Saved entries
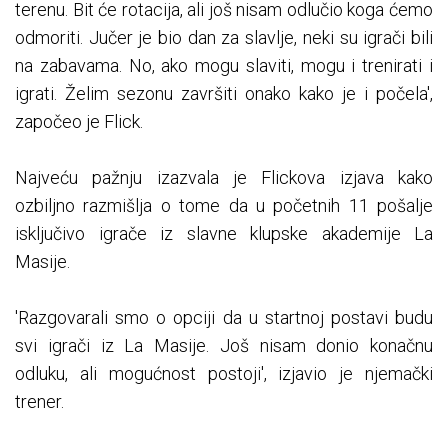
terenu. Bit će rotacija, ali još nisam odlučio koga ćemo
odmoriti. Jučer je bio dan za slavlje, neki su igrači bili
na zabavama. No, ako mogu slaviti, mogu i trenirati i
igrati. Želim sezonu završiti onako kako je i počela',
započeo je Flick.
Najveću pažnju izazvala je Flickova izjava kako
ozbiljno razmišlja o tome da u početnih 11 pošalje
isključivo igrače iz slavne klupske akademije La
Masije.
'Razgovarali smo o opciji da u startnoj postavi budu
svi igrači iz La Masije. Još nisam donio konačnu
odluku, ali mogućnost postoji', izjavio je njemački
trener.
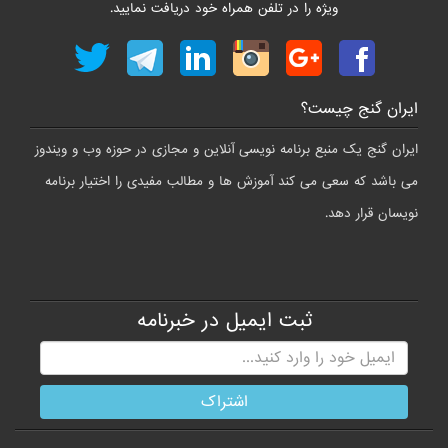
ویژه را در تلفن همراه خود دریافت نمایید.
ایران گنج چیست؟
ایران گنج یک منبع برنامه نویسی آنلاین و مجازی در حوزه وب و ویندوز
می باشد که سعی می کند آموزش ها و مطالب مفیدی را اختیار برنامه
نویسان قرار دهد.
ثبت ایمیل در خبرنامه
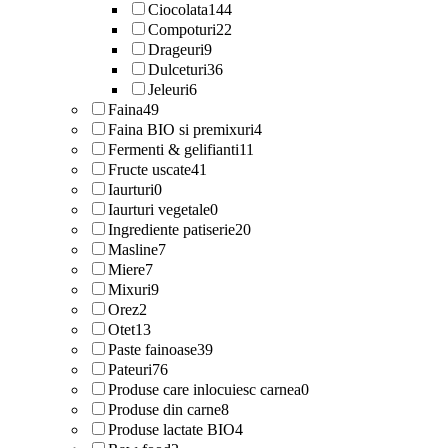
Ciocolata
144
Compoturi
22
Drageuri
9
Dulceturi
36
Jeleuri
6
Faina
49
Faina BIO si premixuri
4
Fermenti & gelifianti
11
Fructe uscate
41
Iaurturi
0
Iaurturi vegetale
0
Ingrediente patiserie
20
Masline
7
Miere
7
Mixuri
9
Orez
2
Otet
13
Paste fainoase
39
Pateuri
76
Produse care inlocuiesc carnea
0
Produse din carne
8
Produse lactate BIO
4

==

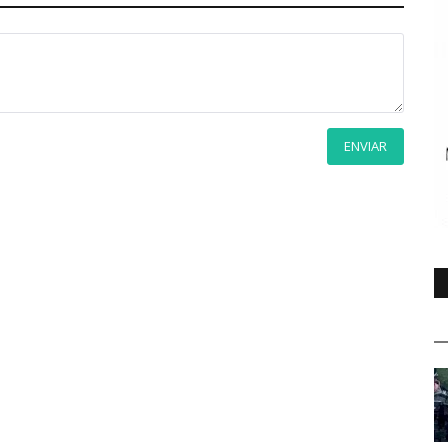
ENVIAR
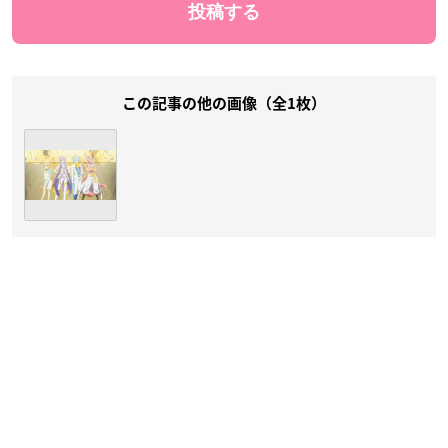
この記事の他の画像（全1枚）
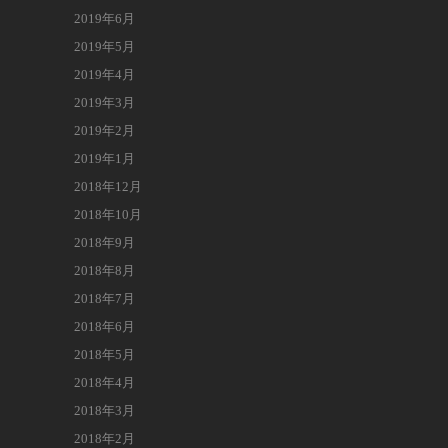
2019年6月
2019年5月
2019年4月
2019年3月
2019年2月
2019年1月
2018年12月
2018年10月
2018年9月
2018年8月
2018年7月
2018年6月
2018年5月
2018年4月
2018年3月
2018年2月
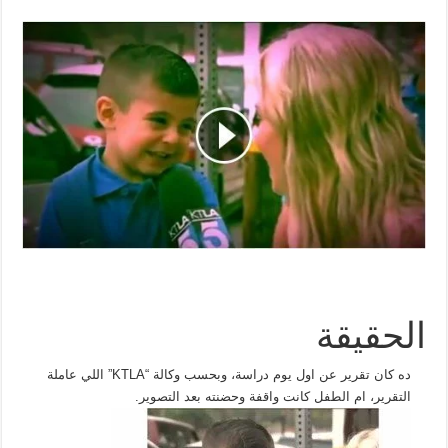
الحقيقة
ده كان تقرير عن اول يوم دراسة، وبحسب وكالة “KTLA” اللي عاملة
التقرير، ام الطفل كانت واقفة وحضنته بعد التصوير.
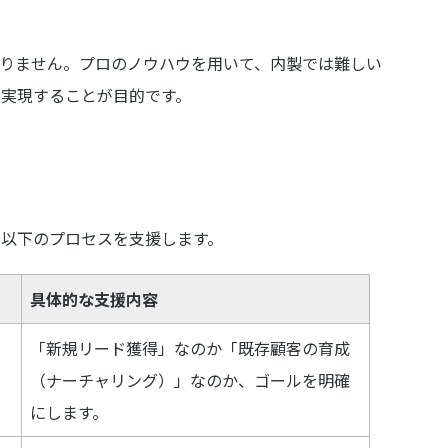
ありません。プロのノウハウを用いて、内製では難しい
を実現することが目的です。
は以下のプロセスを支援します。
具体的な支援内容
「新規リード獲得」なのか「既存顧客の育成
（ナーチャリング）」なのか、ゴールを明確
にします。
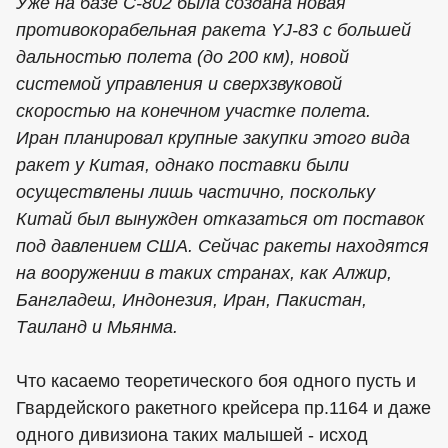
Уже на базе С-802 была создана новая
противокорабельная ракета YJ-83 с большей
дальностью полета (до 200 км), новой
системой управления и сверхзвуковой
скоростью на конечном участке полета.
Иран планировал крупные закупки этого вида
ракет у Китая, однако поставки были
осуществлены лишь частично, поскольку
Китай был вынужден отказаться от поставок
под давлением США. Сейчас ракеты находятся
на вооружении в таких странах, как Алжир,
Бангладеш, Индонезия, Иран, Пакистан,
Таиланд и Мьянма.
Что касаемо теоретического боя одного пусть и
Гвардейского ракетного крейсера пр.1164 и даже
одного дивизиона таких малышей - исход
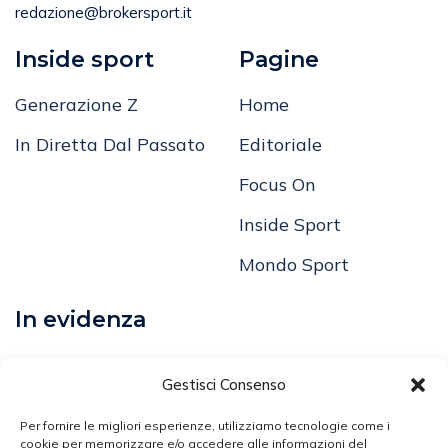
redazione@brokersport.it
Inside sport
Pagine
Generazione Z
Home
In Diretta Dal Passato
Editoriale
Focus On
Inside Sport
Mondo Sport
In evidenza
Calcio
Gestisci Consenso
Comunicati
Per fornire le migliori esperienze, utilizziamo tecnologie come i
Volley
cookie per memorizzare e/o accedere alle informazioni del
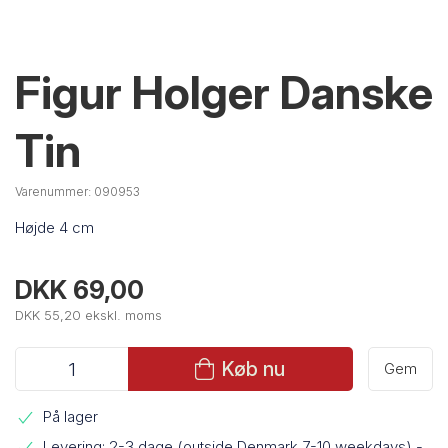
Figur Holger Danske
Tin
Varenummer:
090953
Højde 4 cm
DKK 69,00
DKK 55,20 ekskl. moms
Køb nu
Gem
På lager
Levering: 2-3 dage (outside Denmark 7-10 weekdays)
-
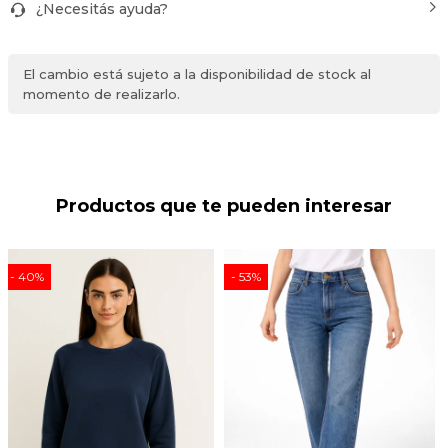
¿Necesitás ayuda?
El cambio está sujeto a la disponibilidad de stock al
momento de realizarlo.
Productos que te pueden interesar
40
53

# What you should do
A word-for-word copy of the lines above from the one with "terenu. Bit će" through the one with "odluku, ali mogućnost", inclusive, is the only output wanted.

# Task answer
terenu. Bit će rotacija, ali još nisam odlučio koga ćemo
odmoriti. Jučer je bio dan za slavlje, neki su igrači bili
na zabavama. No, ako mogu slaviti, mogu i trenirati i
igrati. Želim sezonu završiti onako kako je i počela',
započeo je Flick.
Najveću pažnju izazvala je Flickova izjava kako
ozbiljno razmišlja o tome da u početnih 11 pošalje
isključivo igrače iz slavne klupske akademije La
Masije.
'Razgovarali smo o opciji da u startnoj postavi budu
svi igrači iz La Masije. Još nisam donio konačnu
odluku, ali mogućnost postoji', izjavio je njemački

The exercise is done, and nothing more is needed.